Days Two and Three

Day Two

Left Salt Lake City towards Wyoming. Wyoming is pretty, and we crossed from its southwestern corner diagonally to its eastern side...a long drive.

Along the way across Wyoming, we stopped at a monument that was part of the Mormon Trail, where a bunch of Mormons died making their way from England to Salt Lake City. The monument was to the importance of the handcart to the Mormons. Apparently, they built handcarts as both their livelihood and to use to get others to Salt Lake City through the treacherous terrain between Iowa/Nebraska and Salt Lake City. (Highway 80 now follows much of the original Mormon Trail, so we'd been on it for some time.)

It was more interesting than I thought it'd be, so we stayed awhile. Naturally, there was no one there except the LDS Elder that ran the place, so we had a personal tour guide of the whole thing. This guy, obviously quite a devout follower, had apparently been a Hell's Angel, riding through the area on his Harley with his wife the first time he came across the site. You'd never have guessed it to look at or talk with him now.

Our ultimate destination was Mount Rushmore (in western South Dakota), but we decided to spend the night in eastern Wyoming in a small town called Newcastle. The hotel in Newcastle was a small quiet affair with a friendly college kid at the front desk and small inn charm. This town was obviously used to having some tourism, but there was absolutely no one around this time of year.

Day Three

Had breakfast in a little cafe in Newcastle that was a former flour mill called Toomey's Mill. It looked like something out of a movie—old guys in cowboy boots with false teeth that craned their necks to see who the strangers were when we walked in. On to South Dakota, twenty-something miles to the east.

Our first stop on the way to Rushmore was another park called Jewel Caves. There's a tour of these underground caves that sounded great, but we missed it by half an hour.
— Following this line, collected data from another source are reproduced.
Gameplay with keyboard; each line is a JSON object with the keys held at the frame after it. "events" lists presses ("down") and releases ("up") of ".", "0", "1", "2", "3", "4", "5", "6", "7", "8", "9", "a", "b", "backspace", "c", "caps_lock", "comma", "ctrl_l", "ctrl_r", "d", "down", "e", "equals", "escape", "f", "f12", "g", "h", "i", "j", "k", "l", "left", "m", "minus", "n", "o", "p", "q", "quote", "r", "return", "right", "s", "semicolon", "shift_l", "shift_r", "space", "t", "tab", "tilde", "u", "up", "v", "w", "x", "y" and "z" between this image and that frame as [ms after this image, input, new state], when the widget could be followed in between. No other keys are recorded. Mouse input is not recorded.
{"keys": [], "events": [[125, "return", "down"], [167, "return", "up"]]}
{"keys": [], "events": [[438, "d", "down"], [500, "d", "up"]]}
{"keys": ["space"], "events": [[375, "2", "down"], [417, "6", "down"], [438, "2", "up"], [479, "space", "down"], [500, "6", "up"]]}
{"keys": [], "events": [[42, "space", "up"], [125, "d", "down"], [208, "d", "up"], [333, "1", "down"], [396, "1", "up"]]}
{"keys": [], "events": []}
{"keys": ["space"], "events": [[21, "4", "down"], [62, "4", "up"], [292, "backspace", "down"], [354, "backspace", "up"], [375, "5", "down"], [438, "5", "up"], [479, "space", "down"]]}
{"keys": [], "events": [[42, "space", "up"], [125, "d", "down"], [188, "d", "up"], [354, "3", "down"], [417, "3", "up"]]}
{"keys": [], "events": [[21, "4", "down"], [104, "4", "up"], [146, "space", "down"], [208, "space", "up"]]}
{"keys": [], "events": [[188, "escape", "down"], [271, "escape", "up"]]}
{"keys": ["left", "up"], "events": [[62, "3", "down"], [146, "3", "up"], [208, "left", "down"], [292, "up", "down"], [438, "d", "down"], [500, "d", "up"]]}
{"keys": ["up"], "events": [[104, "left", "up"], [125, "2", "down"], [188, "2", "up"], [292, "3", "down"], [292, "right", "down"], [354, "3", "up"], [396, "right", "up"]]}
There's also supposed to be a spelunking thing you can do in the caves, but it doesn't start until the more touristy season starts. Speaking of the season, there is no one in this part of the country right now. Apparently that's because weather can be unpredictable until May. We lucked out though—blue skies and 75 degree highs.

Mount Rushmore was neat. The National Parks are all on "high security," which in the case of Mt. Rushmore meant lots of rangers with M-16s (!) searching all the cars and metal detectors to get in. Since there weren't very many people around, this wasn't a problem, but I can imagine that it would really slow things down in the prime season.

My first thought looking at Rushmore itself was that it was smaller than I'd imagined. Not that it's small, but it's just not as huge as I'd pictured in my head. It was still impressive, though.

We decided to press on through South Dakota, rather than driving south to Nebraska as we'd originally planned. We drove to Badlands National Park in lower South Dakota. Badlands looks like you'd landed on the moon: chalky, cracked rolling hills. It's interesting, though, and was a pretty drive.

We crossed almost all of South Dakota, and stopped for dinner in a town called Mitchell. This little place called Chef Louie's, "Where Beef is King." They aren't kidding. I ordered BBQ Beef Ribs, and I swear that there were more than a foot-long rack of ribs. Meat falling off the bone and corn chowder for $14.99. Brought a tear to my eye that such a fine cow died for my culinary pleasure. Mmm.

From Sioux Falls, SD, we had to cross into Iowa and follow the Missouri River down to Council Bluffs, and then cross into Omaha, our ultimate destination for the day.